BRANO DI PARTENZA ▸
-- -- --

150 anni fa giungeva a compimento l'unificazione politica della maggior parte della penisola italiana con l'aggiunta della Sardegna e della Sicilia e si formava il Regno d'Italia. Non era tuttavia l'Italia cui aspirava la gioventù più avanzata e combattiva.
Quest'esito tutt'altro che soddisfacente è oggi documentato da un bel libro di Paolo Brogi, La lunga notte dei Mille (Editore Aliberti, Euro 19), attraverso le vicende individuali dei garibaldini. Ne posto qui la reecensione di Sarah Panatta dal sito del Sindacato Scrittori "Le Reti di Dedalus". (S.L.L.)
La partenza da Quarto |
No, non si può tornare.
Alla patria sospirata, nei pensieri ingenui e testardi di ribellione romantica architettata, negli atti mercenari, nelle stragi/strategie faziose, nei mercanteggiamenti mafiosi sfigurata, alla meglio da faccendieri/sovrani/burocrati rabberciata.
Non è questa l’Italia che volevamo.

-- -- --

COMPITO ASSEGNATO 1 ▸ Converti in una lista JSON di stringhe, una per riga e senza le righe vuote, la parte dei record che va dal loro inizio fino alla riga contenente "डॉक्यूमेंटों", entrambe le estremità comprese.
Il brano e i record non hanno alcun legame fra loro.

MATERIALE DI LAVORO ▸
-- -- --

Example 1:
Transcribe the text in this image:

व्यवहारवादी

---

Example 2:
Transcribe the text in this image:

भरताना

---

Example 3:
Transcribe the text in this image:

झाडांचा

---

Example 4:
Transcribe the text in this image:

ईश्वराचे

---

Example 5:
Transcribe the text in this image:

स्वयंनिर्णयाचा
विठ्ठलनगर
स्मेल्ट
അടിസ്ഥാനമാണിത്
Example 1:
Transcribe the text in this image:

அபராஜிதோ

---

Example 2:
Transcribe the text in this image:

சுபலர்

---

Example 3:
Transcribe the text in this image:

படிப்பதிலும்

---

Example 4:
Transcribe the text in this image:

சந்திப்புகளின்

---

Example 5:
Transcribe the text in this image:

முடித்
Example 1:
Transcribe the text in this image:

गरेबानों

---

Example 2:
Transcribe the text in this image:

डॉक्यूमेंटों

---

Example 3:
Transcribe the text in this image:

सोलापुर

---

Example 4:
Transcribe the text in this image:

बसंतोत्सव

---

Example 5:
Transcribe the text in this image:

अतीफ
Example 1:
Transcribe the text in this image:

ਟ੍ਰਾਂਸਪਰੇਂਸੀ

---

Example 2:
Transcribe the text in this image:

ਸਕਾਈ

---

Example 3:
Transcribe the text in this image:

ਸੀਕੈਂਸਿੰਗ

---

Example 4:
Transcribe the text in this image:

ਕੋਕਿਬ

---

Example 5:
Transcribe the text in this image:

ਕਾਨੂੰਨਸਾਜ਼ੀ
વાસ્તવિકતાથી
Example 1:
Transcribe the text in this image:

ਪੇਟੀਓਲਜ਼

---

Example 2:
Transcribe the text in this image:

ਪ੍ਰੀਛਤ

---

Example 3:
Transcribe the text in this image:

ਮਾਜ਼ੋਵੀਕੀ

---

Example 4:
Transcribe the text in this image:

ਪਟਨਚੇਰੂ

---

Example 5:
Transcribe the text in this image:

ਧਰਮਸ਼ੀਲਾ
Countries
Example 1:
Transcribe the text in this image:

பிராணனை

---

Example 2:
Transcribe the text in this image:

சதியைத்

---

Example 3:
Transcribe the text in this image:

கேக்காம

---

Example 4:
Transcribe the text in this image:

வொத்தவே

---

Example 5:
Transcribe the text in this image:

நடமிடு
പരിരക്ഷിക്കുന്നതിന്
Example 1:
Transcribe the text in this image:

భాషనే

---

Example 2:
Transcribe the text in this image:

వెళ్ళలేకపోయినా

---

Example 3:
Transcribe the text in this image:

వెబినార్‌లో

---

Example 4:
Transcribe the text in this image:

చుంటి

-- -- --

COMPITO ASSEGNATO 2 ▸ Prosegui il brano sui garibaldini e sull'Italia unita, riprendendo subito dopo l'ultima frase riportata.

RISULTATO FINALE 1 ▸
[
  "Example 1:",
  "Transcribe the text in this image:",
  "व्यवहारवादी",
  "---",
  "Example 2:",
  "Transcribe the text in this image:",
  "भरताना",
  "---",
  "Example 3:",
  "Transcribe the text in this image:",
  "झाडांचा",
  "---",
  "Example 4:",
  "Transcribe the text in this image:",
  "ईश्वराचे",
  "---",
  "Example 5:",
  "Transcribe the text in this image:",
  "स्वयंनिर्णयाचा",
  "विठ्ठलनगर",
  "स्मेल्ट",
  "അടിസ്ഥാനമാണിത്",
  "Example 1:",
  "Transcribe the text in this image:",
  "அபராஜிதோ",
  "---",
  "Example 2:",
  "Transcribe the text in this image:",
  "சுபலர்",
  "---",
  "Example 3:",
  "Transcribe the text in this image:",
  "படிப்பதிலும்",
  "---",
  "Example 4:",
  "Transcribe the text in this image:",
  "சந்திப்புகளின்",
  "---",
  "Example 5:",
  "Transcribe the text in this image:",
  "முடித்",
  "Example 1:",
  "Transcribe the text in this image:",
  "गरेबानों",
  "---",
  "Example 2:",
  "Transcribe the text in this image:",
  "डॉक्यूमेंटों"
]

RISULTATO FINALE 2 ▸
I sopravvissuti alla Spedizione, all’impresa che secondo le recidive, affaticate stime ufficiali (Gazzzetta Ufficiale 12 Novembre 1878) contava milleottantanove arruolati, dei quali settantotto periti “facendo” la zoppa Italia che li avrebbe poi brutalmente disconosciuti, nella maggioranza dei casi divennero, nella nazione infante, ospiti indesiderati, schegge impazzite di un gioco diplomatico, militare, economico che li includeva come pure, moleste pedine. Molti attesero la pensione da reduci sgranocchiando giorni mendicati. Altri, pochi, trovarono fortuna come commercianti e viaggiatori, o come politicanti nel governo in divenire.
Gli irriducibili, gli animi bellicosi, egualitari e repubblicani, a stento alcuni riassemblati nell’esercito regio, tutti inghiottiti dal delirio reazionario postunitario, tentarono nuove lotte, intestine ma anche estere. Indigeribili precipitati di una rivoluzione sgradita, marcirono allora nelle galere dei sediziosi, nei manicomi della penisola, negli espatri volontari o coatti dei reietti. Decine gli autoesiliati in America Latina ad esportare/radicare/isolare germi di industriosa italianità. Fenomeno dilagante i suicidi, contrappasso beffardo o estremo scatto d’emancipazione per quanti non sopportarono la trappola di un’identità fittizia, negletta nelle veci di una negata.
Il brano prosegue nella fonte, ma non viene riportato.